Learning a piece with additive meter is sort of like learning a poem instead of learning a pattern. In a simple meter like 4/4, you’re only saying one thing over and over: “I like ice cream, I like ice cream, I like ice cream.” In additive meter, you’re saying different things: “I like ice cream, please give me chocolate, not pistachio.” Additive meter requires you to memorize the contours of the piece and how they change over time. When you tackle the additive pieces in Syncopate.it, try to avoid the regular counting and instead look for patterns in the melodies.
Often associated with the Balkans, odd meters sound like they have sort of a limp to them. The most common example is 5/4. You get one group of two followed by one group of three. The trick is: which comes first, the three or the two? It’s different for every piece of music. Sometimes it’s 2+3, sometimes 3+2.

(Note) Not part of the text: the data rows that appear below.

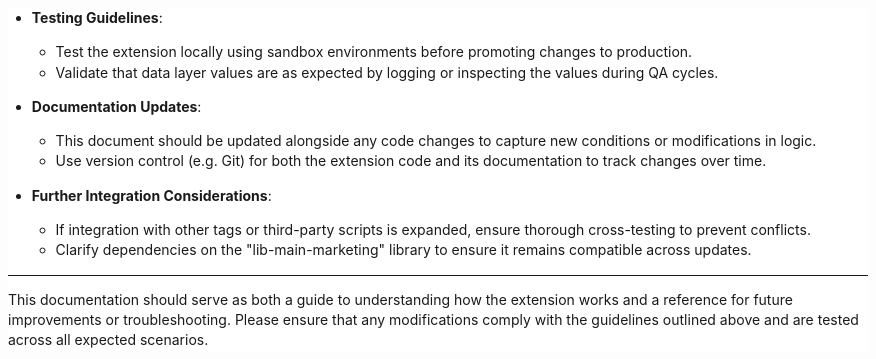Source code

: - **Testing Guidelines**:
  - Test the extension locally using sandbox environments before promoting changes to production.
  - Validate that data layer values are as expected by logging or inspecting the values during QA cycles.
  
- **Documentation Updates**:
  - This document should be updated alongside any code changes to capture new conditions or modifications in logic.
  - Use version control (e.g. Git) for both the extension code and its documentation to track changes over time.
  
- **Further Integration Considerations**:
  - If integration with other tags or third-party scripts is expanded, ensure thorough cross-testing to prevent conflicts.
  - Clarify dependencies on the "lib-main-marketing" library to ensure it remains compatible across updates.

---

This documentation should serve as both a guide to understanding how the extension works and a reference for future improvements or troubleshooting. Please ensure that any modifications comply with the guidelines outlined above and are tested across all expected scenarios.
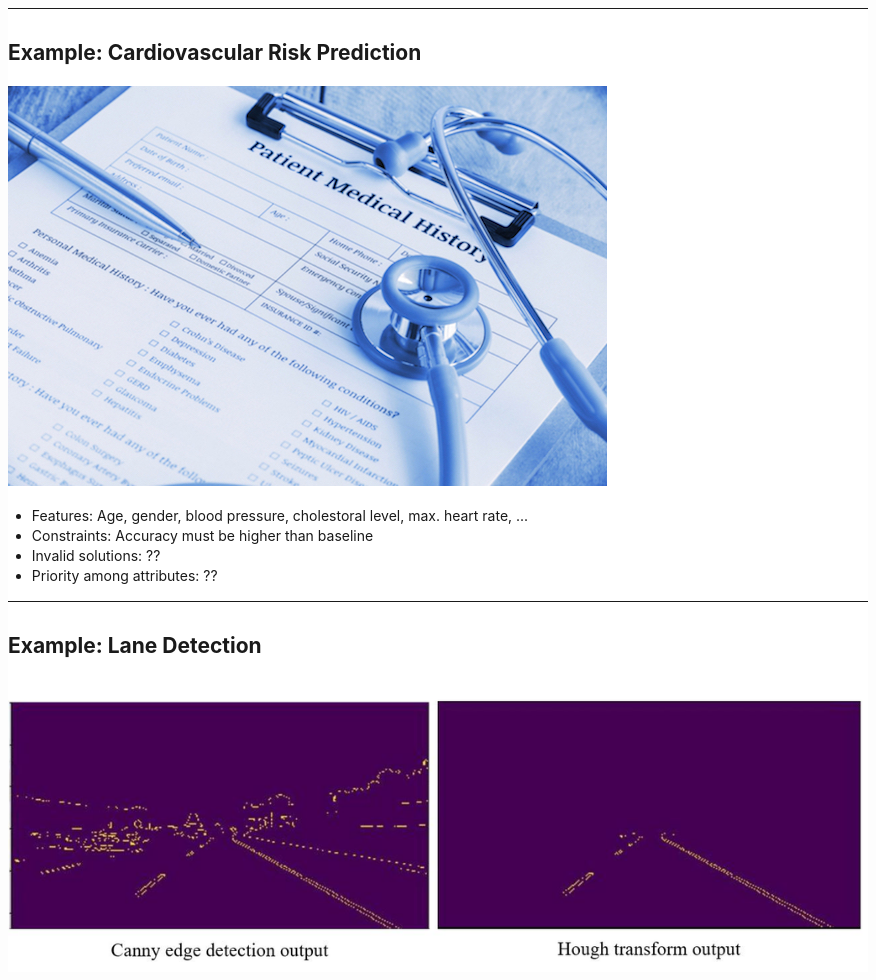 ----
## Example: Cardiovascular Risk Prediction

![Medical diagnosis](medical-diagnosis.jpg)

* Features: Age, gender,  blood pressure, cholestoral level, max.
  heart rate, ... 
* Constraints: Accuracy must be higher than baseline
* Invalid solutions: ??
* Priority among attributes: ??

----
## Example: Lane Detection

![Lane detection internals](lane-detect.jpg)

Odd meters put more responsibility on you to figure out exactly how they need to be counted. In a way, they fall in between a simple meter and an additive meter. With odd meters, you don’t have the “anything goes” situation of additive meters, but you do still have some fluidity as the emphasis moves between groupings of twos and threes.
So there you go, that’s the basics of meter—at least enough to get you started with Syncopate.it. Of course, there’s a lot more we could say on each of these, but I’ll save the details for future posts.